(Data taken from a collection)
──────────────────────────────
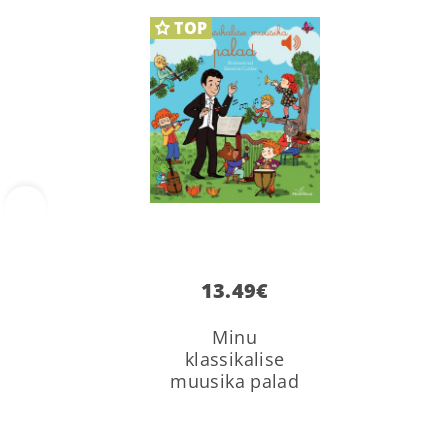
TOP
‹
13.49
€
Minu
klassikalise
muusika palad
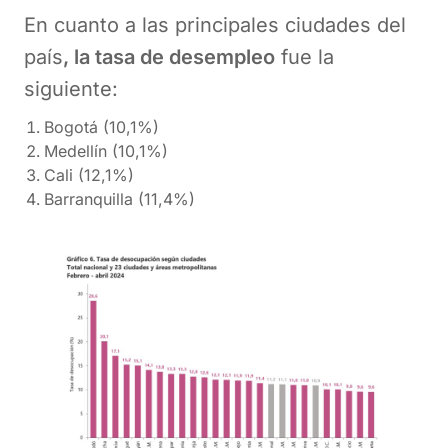
En cuanto a las principales ciudades del
país
, la tasa de desempleo
fue la
siguiente:
Bogotá (10,1%)
Medellín (10,1%)
Cali (12,1%)
Barranquilla (11,4%)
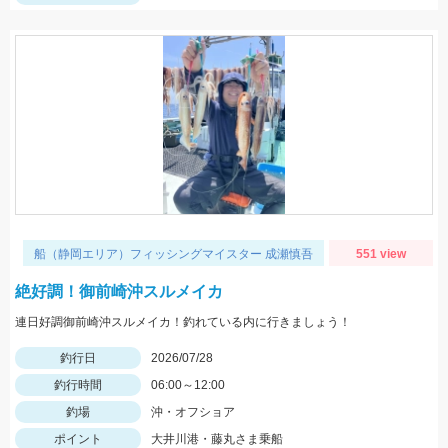
船（静岡エリア）フィッシングマイスター 成瀬慎吾
551 view
絶好調！御前崎沖スルメイカ
連日好調御前崎沖スルメイカ！釣れている内に行きましょう！
釣行日
2026/07/28
釣行時間
06:00～12:00
釣場
沖・オフショア
ポイント
大井川港・藤丸さま乗船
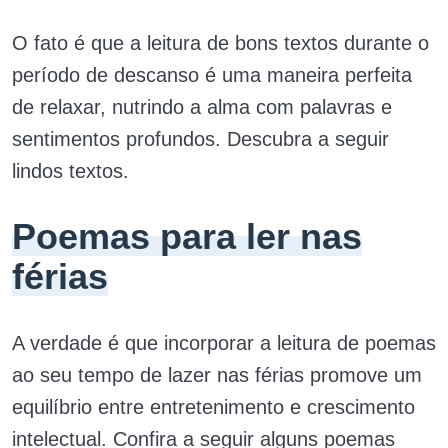
O fato é que a leitura de bons textos durante o
período de descanso é uma maneira perfeita
de relaxar, nutrindo a alma com palavras e
sentimentos profundos. Descubra a seguir
lindos textos.
Poemas para ler nas
férias
A verdade é que incorporar a leitura de poemas
ao seu tempo de lazer nas férias promove um
equilíbrio entre entretenimento e crescimento
intelectual. Confira a seguir alguns poemas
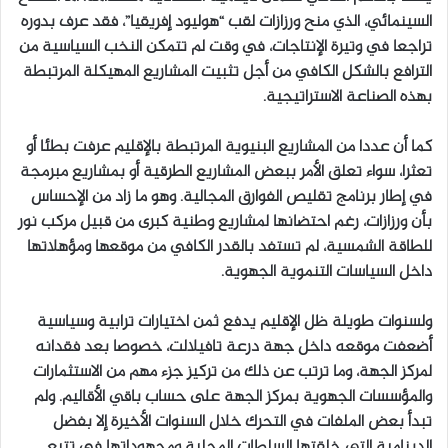
السينمائي، الذي منح ورزازات لقب “هوليود إفريقيا”، فقد عرف بدوره
تراجعا في وتيرة الإنتاجات، في وقت لم تتمكن النخب السياسية من
الترافع بالشكل الكافي من أجل تثبيت المشاريع المهيكلة المرتبطة
بهذه الصناعة الاستراتيجية.
كما أن عددا من المشاريع البنيوية المرتبطة بالإقليم عرفت بطئا أو
تعثرا، سواء تعلق الأمر ببعض المشاريع الطرقية أو بمشاريع مبرمجة
في إطار برنامج تقليص الفوارق المجالية. وهو ما زاد من الإحساس
بأن ورزازات، رغم احتضانها لمشاريع وطنية كبرى من قبيل مركب نور
للطاقة الشمسية، لم تستفد بالقدر الكافي من موقعها ومؤهلاتها
داخل السياسات التنموية الجهوية.
ولسنوات طويلة ظل الإقليم يدفع ثمن اختيارات ترابية وسياسية
أضعفت موقعه داخل جهة درعة تافيلالت، خصوصا بعد فقدانه
لمركز الجهة، وما ترتب عن ذلك من تركيز جزء مهم من الاستثمارات
والمؤسسات الجهوية بمركز الجهة على حساب باقي الأقاليم. ولم
تبدأ بعض الملفات في التحرك خلال السنوات الأخيرة إلا بفضل
الدينامية التي خلقتها السلطات المحلية ومجهوداتها في تتبع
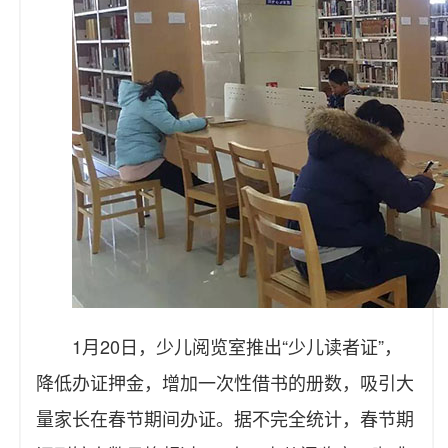
1月20日，少儿阅览室推出“少儿读者证”，
降低办证押金，增加一次性借书的册数，吸引大
量家长在春节期间办证。据不完全统计，春节期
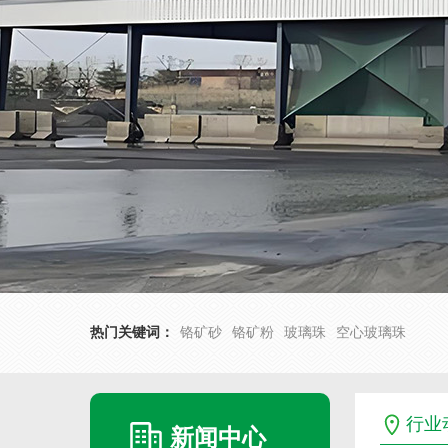
热门关键词：
铬矿砂
铬矿粉
玻璃珠
空心玻璃珠
行业
新闻中心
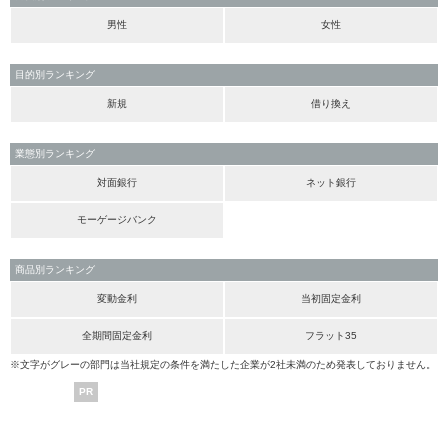
男性
女性
目的別ランキング
新規
借り換え
業態別ランキング
対面銀行
ネット銀行
モーゲージバンク
商品別ランキング
変動金利
当初固定金利
全期間固定金利
フラット35
※文字がグレーの部門は当社規定の条件を満たした企業が2社未満のため発表しておりません。
PR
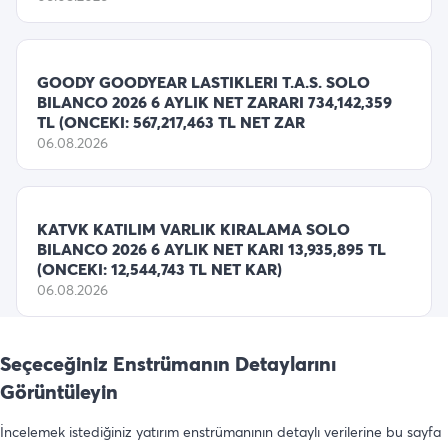
GOODY GOODYEAR LASTIKLERI T.A.S. SOLO
BILANCO 2026 6 AYLIK NET ZARARI 734,142,359
TL (ONCEKI: 567,217,463 TL NET ZAR
06.08.2026
KATVK KATILIM VARLIK KIRALAMA SOLO
BILANCO 2026 6 AYLIK NET KARI 13,935,895 TL
(ONCEKI: 12,544,743 TL NET KAR)
06.08.2026
Seçeceğiniz Enstrümanın Detaylarını
Görüntüleyin
İncelemek istediğiniz yatırım enstrümanının detaylı verilerine bu sayfa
──────────────────────────────
**Action item**
Can you put the lines into a numbered list, beginning at the start of the rows and stopping after the line that contains "intelectual. Confira a seguir alguns poemas"? Skip blank lines and leave the pictures out.

**Result of the task**
1. TOP
2. ‹
3. 13.49
4. €
5. Minu
6. klassikalise
7. muusika palad
8. En cuanto a las principales ciudades del
9. país
10. , la tasa de desempleo
11. fue la
12. siguiente:
13. Bogotá (10,1%)
14. Medellín (10,1%)
15. Cali (12,1%)
16. Barranquilla (11,4%)
17. 船（静岡エリア）フィッシングマイスター 成瀬慎吾
18. 551 view
19. 絶好調！御前崎沖スルメイカ
20. 連日好調御前崎沖スルメイカ！釣れている内に行きましょう！
21. 釣行日
22. 2026/07/28
23. 釣行時間
24. 06:00～12:00
25. 釣場
26. 沖・オフショア
27. ポイント
28. 大井川港・藤丸さま乗船
29. O fato é que a leitura de bons textos durante o
30. período de descanso é uma maneira perfeita
31. de relaxar, nutrindo a alma com palavras e
32. sentimentos profundos. Descubra a seguir
33. lindos textos.
34. Poemas para ler nas
35. férias
36. A verdade é que incorporar a leitura de poemas
37. ao seu tempo de lazer nas férias promove um
38. equilíbrio entre entretenimento e crescimento
39. intelectual. Confira a seguir alguns poemas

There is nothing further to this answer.